The starting point is to check whether the bank's conduct is up the general industry standard which in part reflect the money laundering regulations (and the FSA's money laundering rules). At the risk of oversimplification, the Regulations and new rules require banks to know their customer and know their customers business. This means understanding what business their customers are doing and what the customer is worth. If you know this, you'll have a better idea of the transactions you'll be involved with. Anything out of the ordinary, incompatible with the customer's profile, could be suspicious in which case the bank ought to consider making a disclosure to the authorities.
The Senate report says the bank's customers were three of Abachas sons.

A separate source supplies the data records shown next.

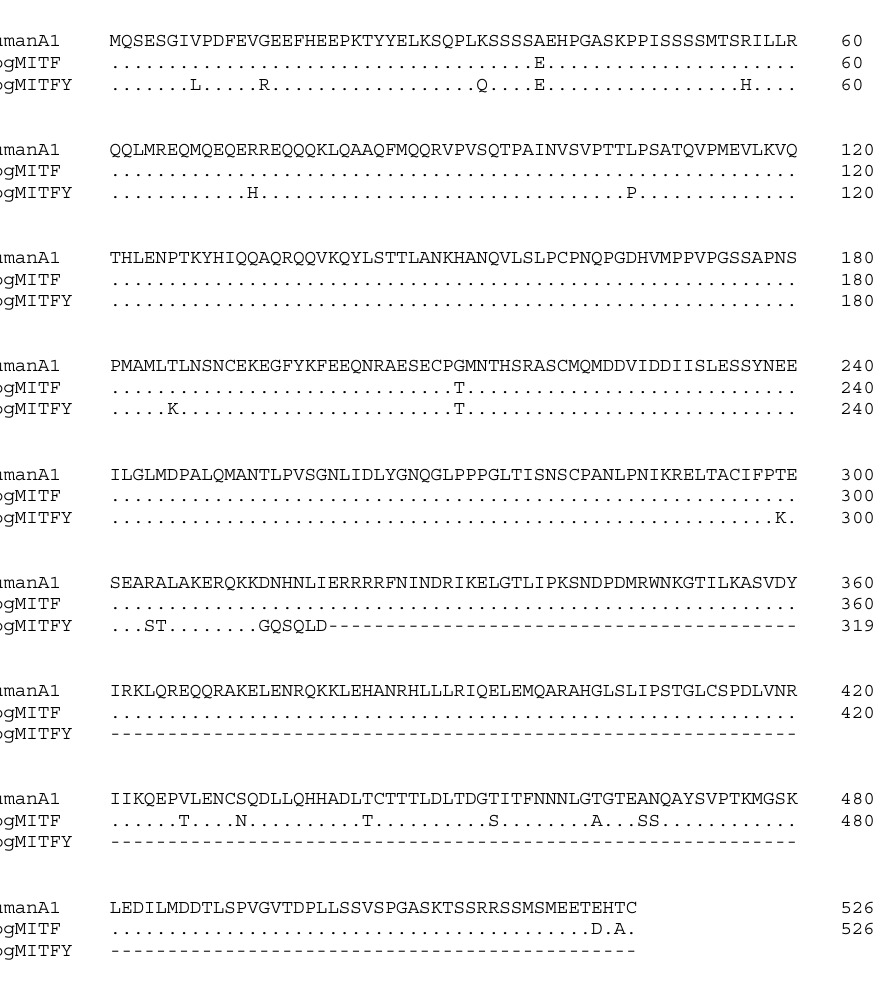
Figure 4. Alignment of MITF protein sequences: Human isoform A1, canine autosomal (CFA20), and predicted Y retrogene sequences.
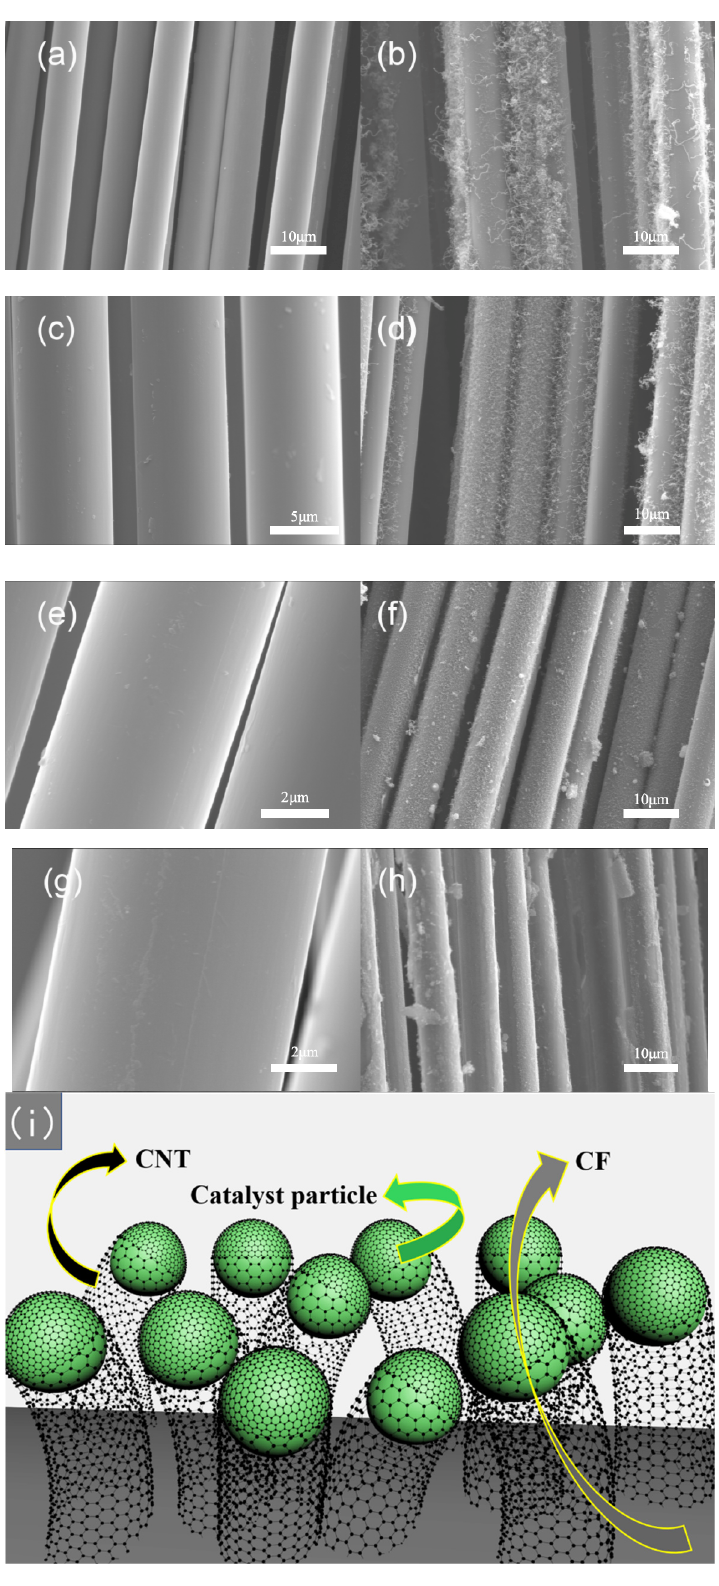
Figure 2. Surface morphology of ( a , b ) desized CFs and CFs pretreated with ( c , d ) HNO 3 , ( e , f ) EAO, ( g , h ) H 2 O 2 surface modification and CNTs grown on modified CFs, and ( i ) Structure diagram of CNTs/CF multi-scale reinforcements.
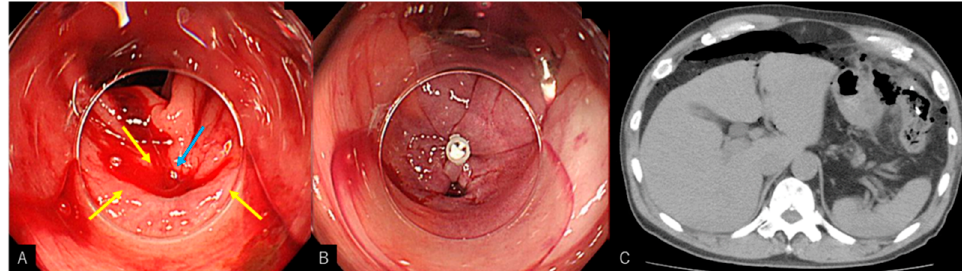
Figure 5. A case of delayed perforation occurred after HSE-C (hypertonic saline epinephrine injec- tion with clipping) at the splenic flexure. ( A ) 1.5 mL HSE was injected at 3 points (yellow arrow), adding up to 4.5 mL, and a single clip was placed indirectly at the neck of the diverticulum (blue arrow). ( B ) Hemostasis was confirmed, and further clipping was not possible due to the instability of the scope. ( C ) CT scans revealed free air in the abdomen on day 5 and subsequent emergency surgery was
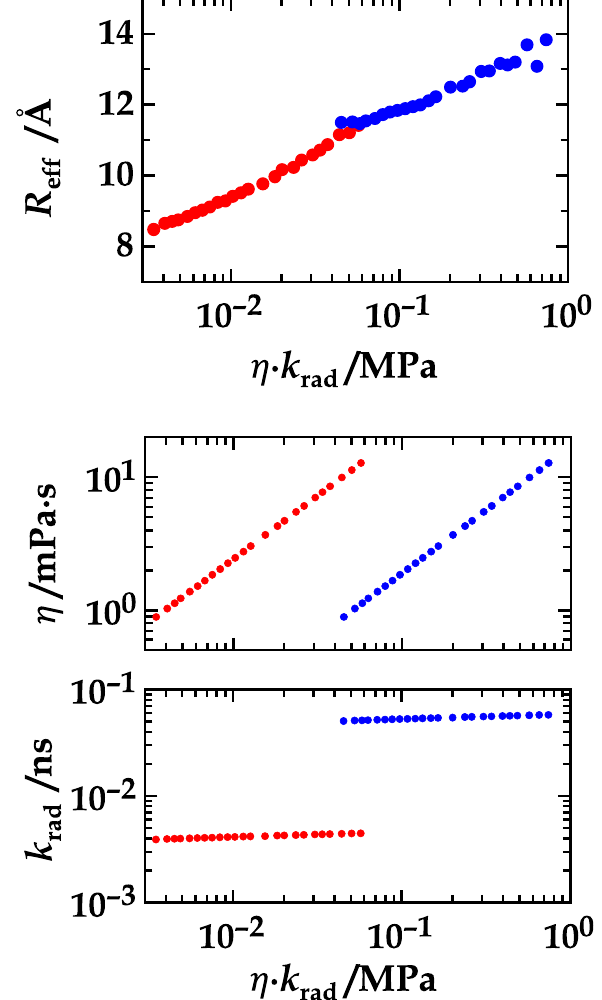
Figure 5. ( Top panel ) The effective donor/acceptor distance in NAla-(GS) 6 -Dbo-NH 2 (red) and 5-F-Trp-(GS) 6 -Dbo-NH 2 (blue) plotted against the product, η k rad , of the viscosity of the aqueous ethylene glycol solutions and the intrinsic decay rates (reciprocal radiative lifetimes) of NAla in NAla-(GS) 6 -NH 2 and of 5-F-Trp in 5-F-Trp-(GS) 6 -NH 2 (blue). ( Middle panel ) The corresponding viscosity values and ( Bottom panel ) radiative decay rates of NAla in NAla-(GS) 6 -NH 2 (red) and of 5-F-Trp in 5-F-Trp-(GS) 6 -NH 2 (blue).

We're told that they opened accounts with the bank in London in 1988. We are told that due diligence was carried out before the accounts were opened but we do not know what this entailed and what it revealed. The bank don't seem to have realised General Abacha was the father of their customers until 1996. This suggests the bank's due diligence was not very effective.
We are told by a report published by the UK's Financial Services Authority that the total turnover of Abacha accounts in UK alone between 1996 and 2000 was $1.3 billion. This money was handled by a number of banks and there is some double counting as it includes transfers between banks. Nevertheless, this is a staggering sum. Where did the bank think their customers got such their wealth from? They believed the sons got their funds came from the father. By 1996 they knew the father was President of Nigeria and a General in the Army. The bank could have found this out how much these offices pay but would have known it was not enough to support the levels of activity in the sons' account. The know your customer checks referred to various business activities. But these couldn't explain the level of activity. For instance, one business was an airline operating flights between Lagos and New York. However, Lagos airport was publicly declared unsafe and flights were discontinued after 1993. The Senate report singles out 3 substantial transactions which I don't have time to go into. The key point is that they were out of line with the customer's legitimate wealth profile and with the account history.
We know from a report published by the Swiss Banking Commission that other banks (in Switzerland) who had accounts for the Abacha family closed those accounts. Others didn't close the accounts until after General Abachas death. A court might ask why they didnt do this earlier.
In conclusion, Nigeria and other victims of corruption need to have a strategic plan. They should consider civil action against intermediaries based on the principles I've outlined. The elements of civil liability are very similar to criminal liability. Civil claims are likely to produce recoveries for the victims. I don't understand why Nigeria hasn't pursued such claims. I suspect there's a lack of political will and they are not unhappy that Britain has put the Mutual Assistance request into the too difficult tray.